The costs resulting from such well failures are imposing. Recently, one large oil producer estimated a well failure rate of 34% due to failure of gravel packing or formation zone related problems due to steaming. The approximate cost of reworking a well presently runs over 35,000. Reducing the cycle by even one day would realize significant savings.
Dissolution of the gravel pack has been shown to be primarily a function of the pH and temperature of the injected liquid-phase water. Consequently, prior attempts at solution of the problem have focused on these aspects. For example, by keeping the pH of the injected hot water below 9.5, gravel pack dissolution can be decreased sharply. This may be accomplished by (1) selection of feed waters having low HCO.sub.3 -ion concentrations (&gt;10 mg HCO.sub.3 -/L), (2) treating the feed water with HCl to yield the desired effluent pH, (3) using a total deionizer to remove both cations and anions from the feed water, or (4) protectively coating the gravel and/or reservoir rocks.
With regard to the first proposed solution, selection of feed waters is often impractical as the large quantities of water used are not available from a choice of sources. With regard to the second proposed solution, the use of HCl to neutralize the bicarbonate alkalinity suffers from considerations of cost as well as feasibility of the method. That is, addition of too much acid will cause severe corrosion of the steam generator and too little will result in insufficient depression of the pH to alleviate silica loss. With regard to the third proposed solution, the cost of a total deionizer is prohibitive, both in terms of capital costs as well as operating costs. With regard to the fourth proposed solution, complete coating of the gravel with a material, such as soybean lecithin described in U.S. Pat. No. 4,323,124, is not assured and driving the material out into the reservoir toward the production is impractical. Furthermore, the '124 patent does not address the problems of formation dissolution out in the formation away from the well bore.
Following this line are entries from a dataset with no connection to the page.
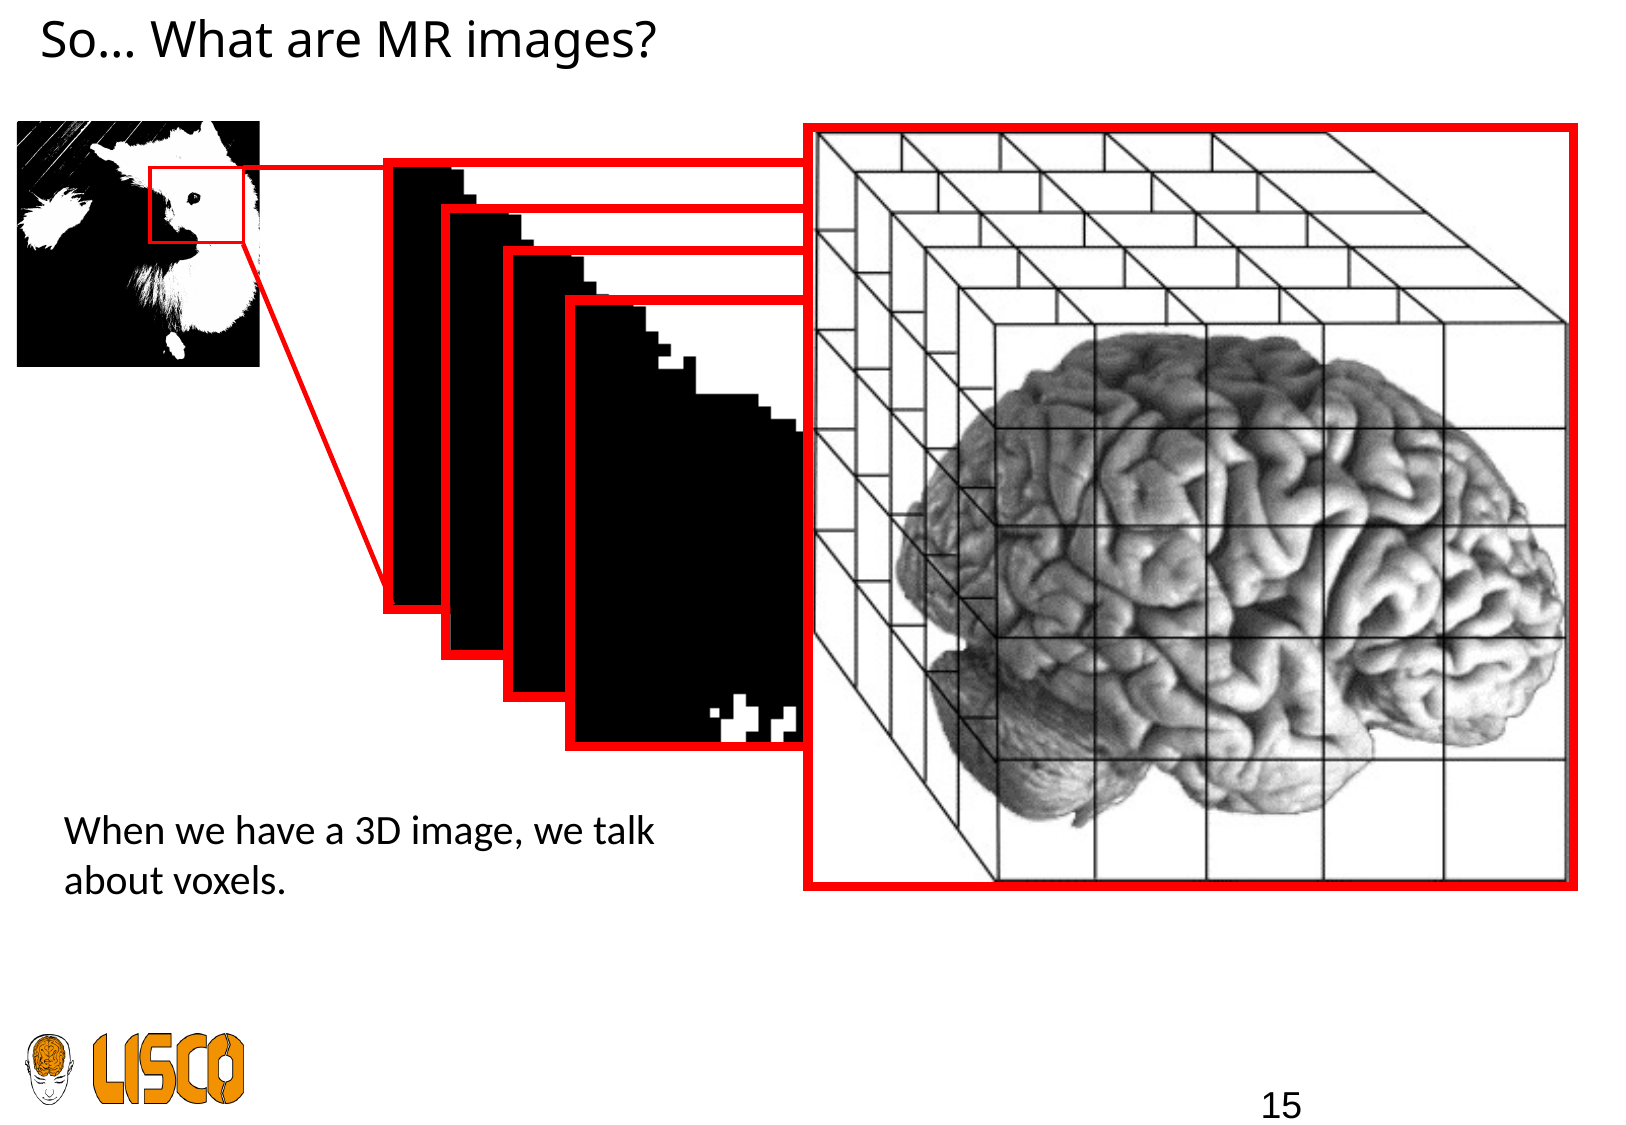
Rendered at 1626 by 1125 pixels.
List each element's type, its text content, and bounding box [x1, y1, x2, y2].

picture [25, 1034, 74, 1105]
picture [93, 1033, 244, 1104]
picture [450, 212, 803, 651]
picture [512, 254, 803, 693]
picture [152, 169, 242, 241]
picture [245, 170, 260, 276]
picture [16, 121, 260, 367]
text_box So… What are MR images? [25, 0, 1131, 121]
picture [574, 304, 803, 742]
text_box When we have a 3D image, we talk about voxels. [49, 796, 747, 938]
picture [392, 167, 803, 605]
picture [812, 132, 1569, 883]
U.S. Pat. No. 3,438,443 discloses another approach for a solution to the problem through the use of alkali metal silicates to saturate the water phase with silica and thus, hopefully, preventing the dissolution of siliceous formation material. However, alkali metal silicates are costly and the process also requires careful pH control.
Still other oil recovery processes as described in U.S. Pat. Nos. 3,500,931; 4,222,439; and 4,223,731 utilize chemicals, such as ammonium hydroxide, ammonium bisulfite, ammonium sulfite in separate injection steps to enhance oil recovery. However, these processes utilize the chemicals in a separate step, generally not including steam, and do not recognize the problems associated with the pH partitioning between the steam phase and the residual water phase. Still another oil recovery process described in U.S. Pat. No. 4,441,555 utilizes a carbonated water flooding step before a steam drive to enhance the recovery of viscous oil. This process also does not recognize the problems of pH partitioning during steam drives.
Recently, U.S. application Ser. No. 654,331, filed Sept. 9, 1984, solved the problem by adding various compounds such as ammonium salts to the steam injection feed water. Although viable, the salts may interfere with the use of surfactants. In addition, situations occur where the use of a gas medium to solve this problem may be preferable.
Thus, it would be highly desirable to have a gaseous process of reducing the pH of the residual fluid without adversely affecting the pH of the steam phase in a steam-enhanced oil recovery process. A further optional and beneficial advantage would be to have the process compatible with steam-surfactant enhanced oil recovery processes. Achieving these results would have other additional desirable benefits which would be obvious to the ordinary skilled artisan, such as use for in situ solution mining and the like.